本文:
——
旧国鉄浜松駅周辺の連続立体交差事業による貨物駅機能の同市中区森田町への移転(現・西浜松駅)に伴って市が森田町の土地の代わり(換地)として取得した貨物駅跡地と、後に国鉄清算事業団から市が約400億円で取得した土地をあわせて一体開発した[1][2]。
浜松市と第一生命保険(以下、第一生命)、三菱地所が事業主体となり、1991年(平成3年)に建設を開始、1994年(平成6年)10月7日に落成した(Dゾーンのみ1995年4月落成)。Bゾーンの土地は超高層ビルの建設を含む開発整備の実施を条件として、複数の共同企業体による建築設計競技(コンペ)を経て、市から第一生命と三菱地所に約567億円で売却されたものである。当施設の建設事業は駅跡地という空き地を開発したものであるため、厳密には再開発事業ではないが、周辺の再開発とあわせて一般には市街地再開発事業と認識されている。
Aゾーン(ホール、コングレスセンター)[編集]
大ホールでは日本初となる四面舞台を活用したオペラやオーケストラ演奏会のほか各種学会などが行われることも多く、施設は人口規模に比較して充実しているといえる。
中ホールにはパスカル・コワラン社(フランス)製のパイプオルガン(64ストップ、パイプ本数4,478本)が設置されており、演奏会などのほか、各種学会や入学式なども行われている。聖隷クリストファー大学は入学式をパイプオルガンコンサート形式で行っている。クラシック専門のホールとして音質設計がされており、音が空から降り注いでくるように聞こえる。浜松出身の鈴木重子など、ここでのコンサートを行う音楽家も多い。
大・中ホールとも、地元企業であるヤマハによる音響設計が行われており[3]、駅前という立地条件から、鉄道からの騒音・振動を充分に遮る遮音性能をもたせている。
このほか大小の会議室も設置されている。
スーパー戦隊シリーズの『宇宙戦隊キュウレンジャー』の第一話に登場。
Bゾーン(浜松アクトタワー)[編集]
Template:基礎情報 超高層ビル Bゾーンの浜松アクトタワーは、地上45階建、最高部(塔屋上ヘリポート)の高さ212.77mの超高層ビル。外観は、音楽の町・浜松を意識して、ハーモニカをモチーフにしている。
1998年(平成10年)にJRセントラルタワーズ(名古屋市)が完成するまでは中部地方で最も高いビルであった。2019年(令和元年)現在、静岡県内で地上高のもっとも高いビルである。
オークラアクトシティホテル浜松[4]をはじめ、多くの企業や店舗が入居する、浜松市のランドマークである。周辺の再開発が進む2019年(令和元年)現在においても、林立する地上30階超規模のタワーマンション群の約2倍の高さをもち、10km以上離れた浜北区内からもはっきりと確認できるなど、ランドマークとしての機能を失っていない。一番遠いところでおよそ100km離れた三重県伊勢市にある朝熊山からも見えるという。
——
データ行:
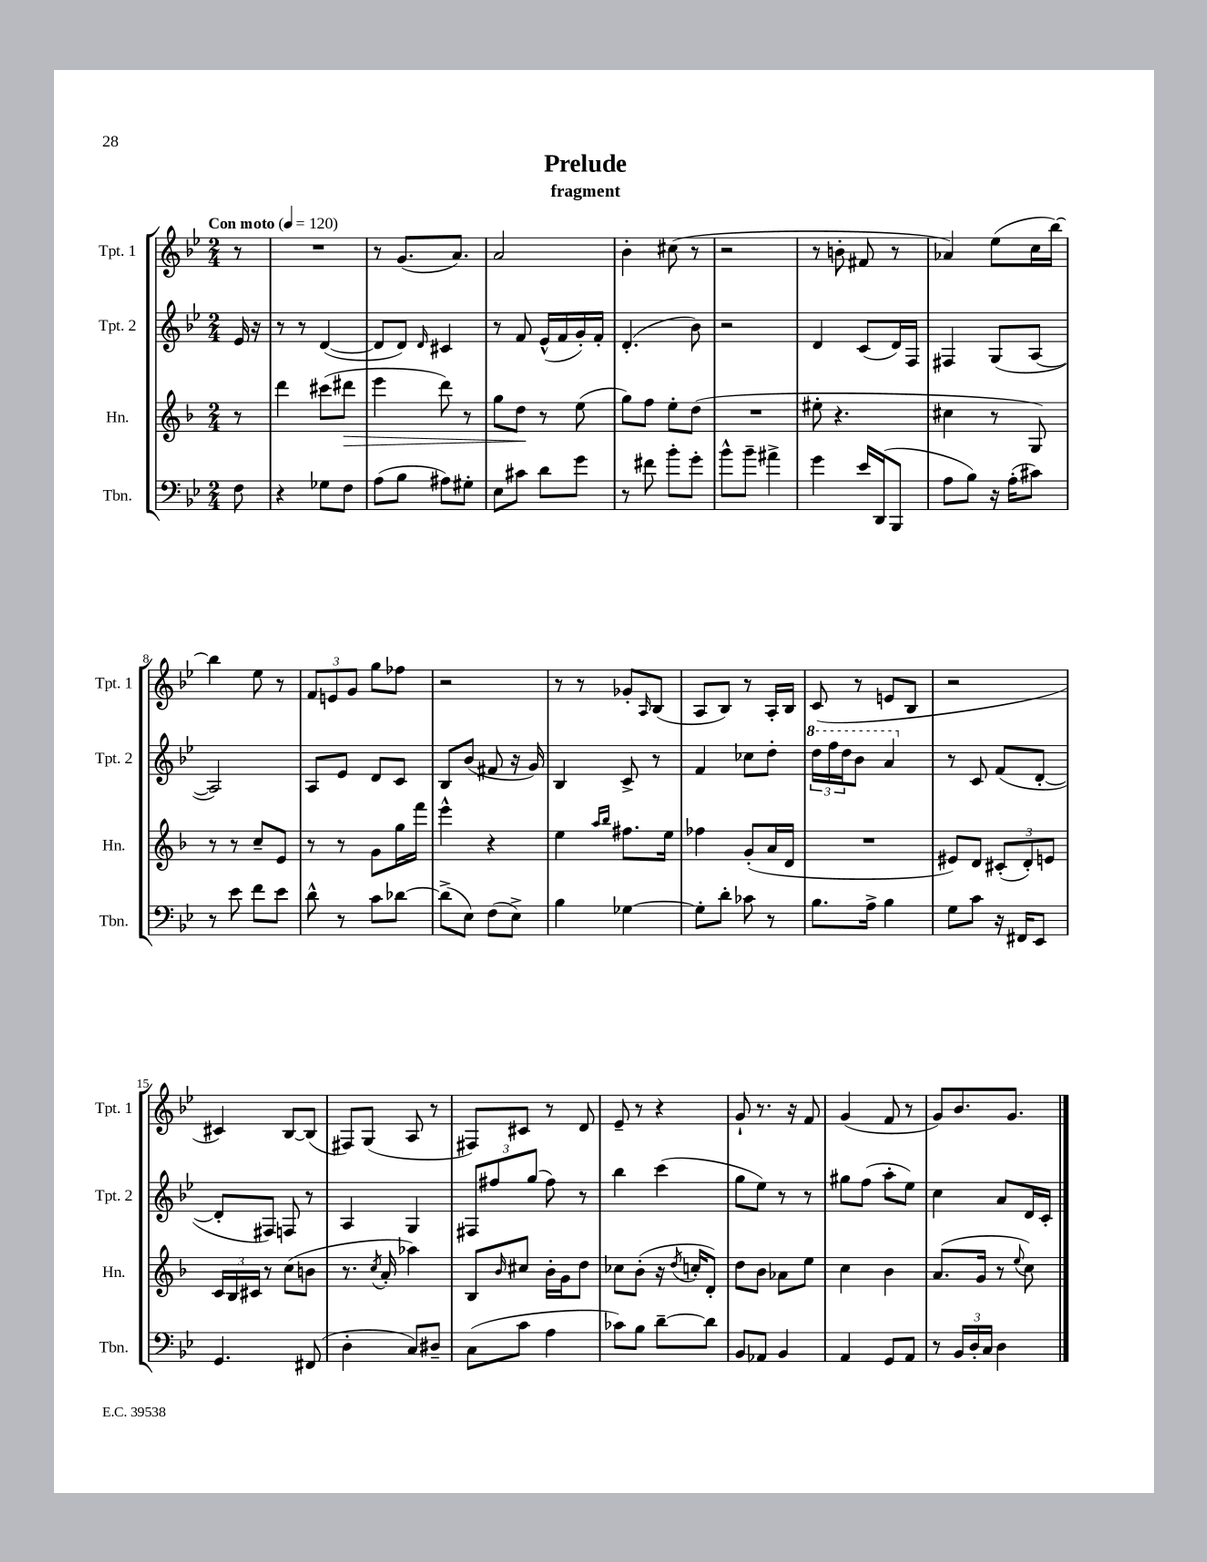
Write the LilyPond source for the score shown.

\header { title = "Prelude" subtitle = "fragment" }
<<
\new StaffGroup <<
\new Staff = "s0" \with { instrumentName = "Tpt. 1" shortInstrumentName = "Tpt. 1" } {
    \clef treble \key bes \major \numericTimeSignature \time 2/4 \partial 8 \tempo "Con moto" 4 = 120
    r8 |
    R2 |
    r8 g'8.( a'8.) |
    a'2 |
    bes'4-. cis''8( r8 |
    r2 |
    r8 b'8-. fis'8 r8 |
    aes'4) ees''8( c''16 bes''16~) |
    bes''4 ees''8 r8 |
    \tuplet 3/2 { f'8 e'8 g'8 } g''8 fes''8 |
    r2 |
    r8 r8 ges'8-. \grace { a16 } bes8( |
    a8 bes8) r8 a16-. bes16 |
    c'8( r8 e'8 bes8 |
    r2 |
    cis'4) bes8~ bes8( |
    fis8) g8( a8 r8 |
    fis8) cis'8 r8 d'8 |
    ees'8-- r8 r4 |
    g'8-! r8. r16 f'8 |
    g'4( f'8 r8 |
    g'8) bes'8. g'8. \bar "|." |
}
\new Staff = "s1" \with { instrumentName = "Tpt. 2" shortInstrumentName = "Tpt. 2" } {
    \clef treble \key bes \major \numericTimeSignature \time 2/4 \partial 8
    ees'16 r16 |
    r8 r8 d'4~( |
    d'8 d'8) \grace { d'16 } cis'4 |
    r8 f'8 ees'16-^( f'16 g'16-.) f'16-. |
    d'4.-.( bes'8) |
    r2 |
    d'4 c'8( d'16) f16 |
    fis4 g8( a8~ |
    a2) |
    a8 ees'8 d'8 c'8 |
    bes8 bes'8( fis'8 r16 g'16) |
    bes4 c'8-> r8 |
    f'4 ces''8 d''8-. |
    \tuplet 3/2 { \ottava #1 d'''16 f'''16 d'''16 } bes''8 a''4 \ottava #0 |
    r8 c'8 f'8( d'8~-. |
    d'8-. fis8) f8 r8 |
    a4 g4 |
    \tuplet 3/2 { fis8 fis''8 g''8( } fis''8) r8 |
    bes''4 c'''4( |
    g''8 ees''8) r8 r8 |
    gis''8 f''8( a''8-. ees''8) |
    c''4 a'8 d'16 c'16-. \bar "|." |
}
\new Staff = "s2" \with { instrumentName = "Hn." shortInstrumentName = "Hn." } {
    \clef treble \key f \major \numericTimeSignature \time 2/4 \partial 8
    r8 |
    d'''4 cis'''8( dis'''8\> |
    e'''4 d'''8) r8 |
    g''8 d''8\! r8 e''8( |
    g''8) f''8 e''8-. d''8( |
    R2 |
    eis''8-. r4. |
    cis''4 r8 g8) |
    r8 r8 c''8-- e'8 |
    r8 r8 g'8 g''16 f'''16 |
    e'''4-^ r4 |
    e''4 \grace { a''16 bes''16 } fis''8. e''16 |
    fes''4 g'8-.( a'16 d'16 |
    R2 |
    eis'8) d'8 \tuplet 3/2 { cis'8-.( d'8-.) e'8 } |
    \tuplet 3/2 { c'16 bes16 cis'16 } r8 c''8( b'8 |
    r8. \acciaccatura { c''8 } a'16-. aes''4) |
    bes8 \grace { bes'16 } cis''8 bes'16-. g'16 d''8 |
    ces''8 bes'8-.( r16 \acciaccatura { d''8 } c''16-. d'8-.) |
    d''8 bes'8 aes'8 e''8 |
    c''4 bes'4 |
    a'8.( g'16 r8 \appoggiatura { e''8 } c''8) \bar "|." |
}
\new Staff = "s3" \with { instrumentName = "Tbn." shortInstrumentName = "Tbn." } {
    \clef bass \key bes \major \numericTimeSignature \time 2/4 \partial 8
    f8 |
    r4 ges8 f8 |
    a8( bes8 ais8) gis8-. |
    ees8 cis'8 d'8 g'8 |
    r8 fis'8 bes'8-. g'8-. |
    bes'8-^ bes'8-- ais'4-> |
    g'4 ees'16 d,16( bes,,8 |
    a8 bes8) r16 a16-.( cis'8) |
    r8 ees'8 f'8 ees'8 |
    d'8-^ r8 c'8 des'8~ |
    des'8->( ees8) f8( ees8->) |
    bes4 ges4~ |
    ges8-. d'8-. ces'8 r8 |
    bes8. a16-> bes4 |
    g8 c'8 r16 fis,16 ees,8 |
    g,4. fis,8( |
    d4-. c8) dis8-- |
    c8( c'8 a4 |
    ces'8) bes8 d'8~-- d'8 |
    bes,8 aes,8 bes,4 |
    a,4 g,8 a,8 |
    r8 \tuplet 3/2 { bes,16 d16-. c16 } d4 \bar "|." |
}
>>
>>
——
本文を、「Aゾーン(ホール、コングレスセンター)[編集]」を含む箇所から書き始め、「高のもっとも高いビルである。」の直後で止めて、一字一句そのまま書き写してください。 上記の行は本文とは関係がありません。

Aゾーン(ホール、コングレスセンター)[編集]
大ホールでは日本初となる四面舞台を活用したオペラやオーケストラ演奏会のほか各種学会などが行われることも多く、施設は人口規模に比較して充実しているといえる。
中ホールにはパスカル・コワラン社(フランス)製のパイプオルガン(64ストップ、パイプ本数4,478本)が設置されており、演奏会などのほか、各種学会や入学式なども行われている。聖隷クリストファー大学は入学式をパイプオルガンコンサート形式で行っている。クラシック専門のホールとして音質設計がされており、音が空から降り注いでくるように聞こえる。浜松出身の鈴木重子など、ここでのコンサートを行う音楽家も多い。
大・中ホールとも、地元企業であるヤマハによる音響設計が行われており[3]、駅前という立地条件から、鉄道からの騒音・振動を充分に遮る遮音性能をもたせている。
このほか大小の会議室も設置されている。
スーパー戦隊シリーズの『宇宙戦隊キュウレンジャー』の第一話に登場。
Bゾーン(浜松アクトタワー)[編集]
Template:基礎情報 超高層ビル Bゾーンの浜松アクトタワーは、地上45階建、最高部(塔屋上ヘリポート)の高さ212.77mの超高層ビル。外観は、音楽の町・浜松を意識して、ハーモニカをモチーフにしている。
1998年(平成10年)にJRセントラルタワーズ(名古屋市)が完成するまでは中部地方で最も高いビルであった。2019年(令和元年)現在、静岡県内で地上高のもっとも高いビルである。